Put every line of text from the records below into a Markdown table with the columns n and Line. Number the rows in order, and leave out blank lines and the pictures.

______________________________

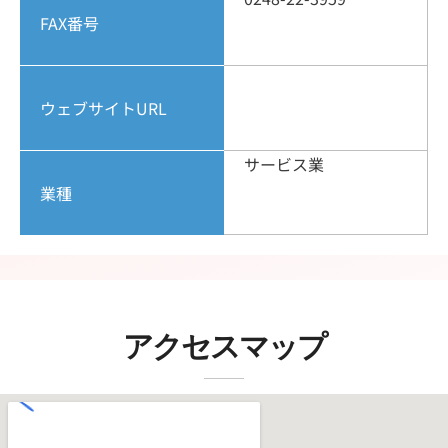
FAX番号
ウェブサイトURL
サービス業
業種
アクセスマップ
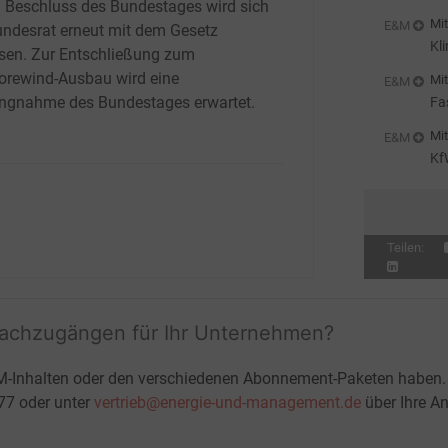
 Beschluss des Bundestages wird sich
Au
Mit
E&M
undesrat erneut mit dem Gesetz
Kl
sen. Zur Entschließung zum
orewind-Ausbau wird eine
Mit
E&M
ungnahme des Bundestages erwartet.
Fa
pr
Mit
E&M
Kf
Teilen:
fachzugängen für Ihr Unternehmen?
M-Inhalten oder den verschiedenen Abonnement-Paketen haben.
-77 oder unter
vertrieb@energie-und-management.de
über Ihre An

______________________________

▶ Answer space
| n | Line |
|---|---|
| 1 | FAX番号 |
| 2 | ウェブサイトURL |
| 3 | サービス業 |
| 4 | 業種 |
| 5 | アクセスマップ |
| 6 |  Beschluss des Bundestages wird sich |
| 7 | Au |
| 8 | Mit |
| 9 | E&M |
| 10 | undesrat erneut mit dem Gesetz |
| 11 | Kl |
| 12 | sen. Zur Entschließung zum |
| 13 | orewind-Ausbau wird eine |
| 14 | Mit |
| 15 | E&M |
| 16 | ungnahme des Bundestages erwartet. |
| 17 | Fa |
| 18 | pr |
| 19 | Mit |
| 20 | E&M |
| 21 | Kf |
| 22 | Teilen: |
| 23 | fachzugängen für Ihr Unternehmen? |
| 24 | M-Inhalten oder den verschiedenen Abonnement-Paketen haben. |
| 25 | -77 oder unter |
| 26 | vertrieb@energie-und-management.de |
| 27 | über Ihre An |